21 Comments

> Take the following example of theft. Suppose that there are 1,000 aliens, each of which has a stone. They can all steal the stone of their neighbor to decrease their suffering very slightly any number of times. The stone produces very minimal benefits—the primary benefit comes from stealing the stone.

Well, presumably all the aliens are fine with "theft" since it prevents them from being in unimaginable agony. If there's one crazy alien, then the remaining 999 can steal among themselves 10^100 times.

If the Aliens are not fine with theft, then they apparently want to be infinitely tortured. Maybe for them, torture being good is as obvious as the goodness of pleasure is to you. Leave them be.

Expand full comment

My only objection is to

> Therefore, deontology is false

I don’t think you can call Deontology true or false. There are particular Deontological systems of morality which produce perverse results (e.g. saying never steal under any circumstances, even if your children are starving). But you can absolutely construct a deontological system which allows you to steal!
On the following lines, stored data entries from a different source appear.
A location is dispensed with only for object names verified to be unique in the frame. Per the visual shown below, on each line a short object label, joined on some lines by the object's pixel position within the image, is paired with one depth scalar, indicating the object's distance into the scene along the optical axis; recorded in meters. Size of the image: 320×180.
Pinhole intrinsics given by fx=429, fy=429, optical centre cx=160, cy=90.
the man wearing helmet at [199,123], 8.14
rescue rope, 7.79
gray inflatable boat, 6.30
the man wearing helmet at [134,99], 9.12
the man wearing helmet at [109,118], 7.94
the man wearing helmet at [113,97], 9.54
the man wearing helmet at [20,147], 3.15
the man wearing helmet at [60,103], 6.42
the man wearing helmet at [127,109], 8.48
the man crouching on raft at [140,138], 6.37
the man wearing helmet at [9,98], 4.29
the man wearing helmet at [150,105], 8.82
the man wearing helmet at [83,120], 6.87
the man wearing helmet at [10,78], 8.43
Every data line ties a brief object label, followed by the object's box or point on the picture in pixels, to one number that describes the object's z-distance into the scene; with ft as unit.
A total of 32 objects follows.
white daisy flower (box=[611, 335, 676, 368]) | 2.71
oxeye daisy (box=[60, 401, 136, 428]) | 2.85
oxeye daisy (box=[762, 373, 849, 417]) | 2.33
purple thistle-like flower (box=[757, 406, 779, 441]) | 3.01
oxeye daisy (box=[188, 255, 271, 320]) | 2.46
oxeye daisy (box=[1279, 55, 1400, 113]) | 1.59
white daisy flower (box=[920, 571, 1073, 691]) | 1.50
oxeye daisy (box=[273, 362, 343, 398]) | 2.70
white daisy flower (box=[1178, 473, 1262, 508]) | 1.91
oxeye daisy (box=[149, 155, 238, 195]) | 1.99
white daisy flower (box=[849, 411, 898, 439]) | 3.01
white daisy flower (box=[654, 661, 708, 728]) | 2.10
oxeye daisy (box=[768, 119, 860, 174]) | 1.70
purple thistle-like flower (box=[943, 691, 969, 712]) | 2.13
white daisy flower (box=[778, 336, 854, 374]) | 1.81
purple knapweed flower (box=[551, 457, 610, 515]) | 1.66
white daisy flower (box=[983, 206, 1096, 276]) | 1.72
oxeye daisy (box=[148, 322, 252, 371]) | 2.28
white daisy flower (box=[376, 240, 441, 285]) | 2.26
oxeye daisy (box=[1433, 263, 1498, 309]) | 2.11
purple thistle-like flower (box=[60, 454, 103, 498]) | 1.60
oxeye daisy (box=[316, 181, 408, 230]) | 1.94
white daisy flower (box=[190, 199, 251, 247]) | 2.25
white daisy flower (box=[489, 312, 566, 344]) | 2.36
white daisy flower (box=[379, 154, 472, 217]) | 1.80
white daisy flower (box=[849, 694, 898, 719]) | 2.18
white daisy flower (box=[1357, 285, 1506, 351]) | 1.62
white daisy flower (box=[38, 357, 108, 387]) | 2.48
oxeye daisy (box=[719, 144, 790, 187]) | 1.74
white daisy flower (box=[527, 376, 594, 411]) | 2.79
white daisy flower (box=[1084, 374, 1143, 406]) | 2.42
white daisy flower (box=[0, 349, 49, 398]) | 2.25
IMO this is kind of the point of Deontology (as opposed to Utilitarianism). Deontology says you can’t build your morality around maximizing a single variable. Instead, you build a pluralistic system of rules, intuition, etc, to help you navigate moral situations.

Expand full comment

There appears to be a typical consequentialist misunderstanding of deontology underlying this argument. Consequentialists recognise that deontology places “awkward obstacles” in then way of their schemes to maximalise utility and consider this akin to inefficiency. Why would you make an “arbitrary” rule? They say, “It may stop us from achieving some greater good.”
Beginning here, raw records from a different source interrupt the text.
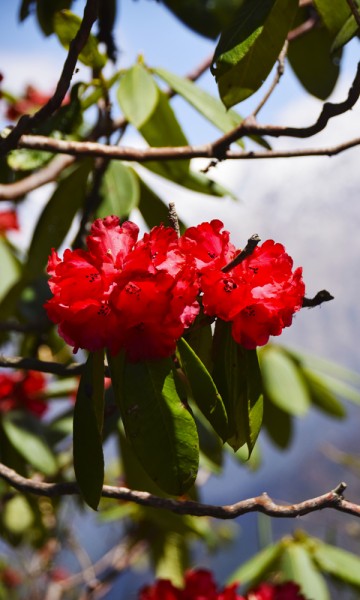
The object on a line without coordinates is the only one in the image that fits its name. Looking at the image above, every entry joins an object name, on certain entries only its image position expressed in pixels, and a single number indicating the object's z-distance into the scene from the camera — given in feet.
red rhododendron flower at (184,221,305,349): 3.69
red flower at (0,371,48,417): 7.42
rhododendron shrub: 3.62
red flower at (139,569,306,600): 4.66
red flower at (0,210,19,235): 8.50
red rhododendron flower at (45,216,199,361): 3.62
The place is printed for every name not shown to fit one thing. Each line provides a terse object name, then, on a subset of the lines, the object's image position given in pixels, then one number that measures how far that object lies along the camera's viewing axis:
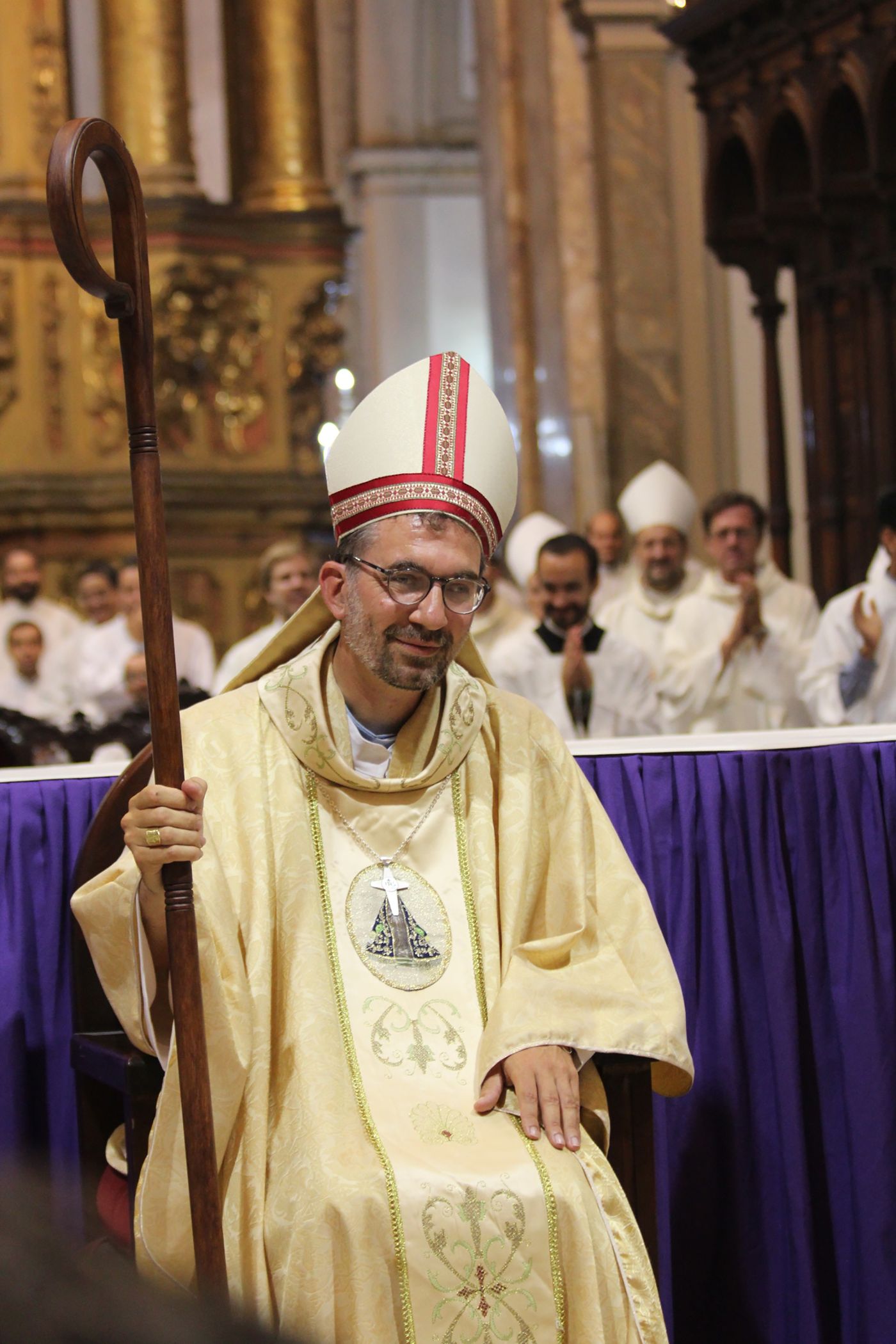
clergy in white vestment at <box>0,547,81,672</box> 9.03
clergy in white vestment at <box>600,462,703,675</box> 7.84
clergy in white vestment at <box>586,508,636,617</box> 8.66
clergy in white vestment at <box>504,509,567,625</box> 9.52
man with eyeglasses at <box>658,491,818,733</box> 7.12
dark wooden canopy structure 8.20
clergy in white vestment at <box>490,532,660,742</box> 6.32
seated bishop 2.39
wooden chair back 2.73
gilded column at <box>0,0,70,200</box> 11.03
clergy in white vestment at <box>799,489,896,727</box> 6.61
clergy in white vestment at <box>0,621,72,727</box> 8.62
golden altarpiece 10.98
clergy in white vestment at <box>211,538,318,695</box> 7.04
But modern deontology is not about arbitrary rules, it is about a community of rational beings (we could easily replace “rational” with “conscious” or even “suffering” and amend Kant’s views in line with contemporary scientific understandings of animal sentience). What this means is that in a kingdom of ends, while there are indeed barriers to actions that may be considered net goods, (e.g. maximising utility), they only occur in special cases, namely in areas where there are beings worthy of moral consideration. And where there is a being worthy of moral consideration, there exists the possibility of discourse (or forms of communication analogous to discourse, such as expressions of pleasure and pain).

Hence, the paradox is solved: the barrier to action is in fact a call to discussion, and rational beings, moral agents, can in a community, agree to accept their marginal suffering in the name of the greater good. Thus, the maximal utility may be achieved, no less so than under a consequentialist regime, but with the added bonus (!) of the safeguards that the concept of duty provides, via the little red flags that go up whenever someone talks about the “objective need” for some suffering in order to achieve some outcome that is better overall.

Deontology does not fail in such a situation, it emerges strengthened, refreshed and ready for further challenges.

(I admit that I have no detailed argument on how to precisely include beings that are worthy of moral consideration but unable to participate directly in rational human discourse in the community of ends, but I am sure that this minor crease can be ironed out with a few tweaks – after all, we are perfectly able to imagine far more rational beings than ourselves, whose arguments we could not follow, and yet do not consider that to invalidate our worthiness as beings of moral consideration – and if we did, well, we would then be able to abandon our dumb suffering friends happily to their fates).